What to work on
Once the pictures are set aside, reproduce the remaining data exactly.

Data section
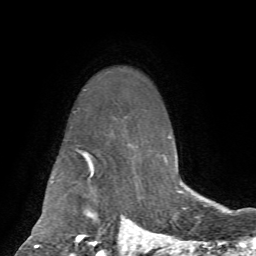
Breast MRI, one axial slice; slice 54 of 72 in the series (ordered by position); cropped to one breast; dynamic contrast-enhanced series, time point 2 of 7 at this slice position (early post-contrast); 1.5 T; TE 4.2 ms, TR 8.7 ms; 2.2 mm slice thickness; 256 × 256 image matrix. Female patient.
Outlined on this slice (semi-automatic segmentation, software-assisted and operator-edited):
- enhancing-tissue mask used for the functional tumour volume (all voxels passing the contrast-enhancement thresholds inside the analysis volume; usually the tumour): bounding box [x1, y1, x2, y2] px = [142, 234, 144, 239]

Result of the task
Breast MRI, one axial slice; slice 54 of 72 in the series (ordered by position); cropped to one breast; dynamic contrast-enhanced series, time point 2 of 7 at this slice position (early post-contrast); 1.5 T; TE 4.2 ms, TR 8.7 ms; 2.2 mm slice thickness; 256 × 256 image matrix. Female patient.
Outlined on this slice (semi-automatic segmentation, software-assisted and operator-edited):
- enhancing-tissue mask used for the functional tumour volume (all voxels passing the contrast-enhancement thresholds inside the analysis volume; usually the tumour): bounding box [x1, y1, x2, y2] px = [142, 234, 144, 239]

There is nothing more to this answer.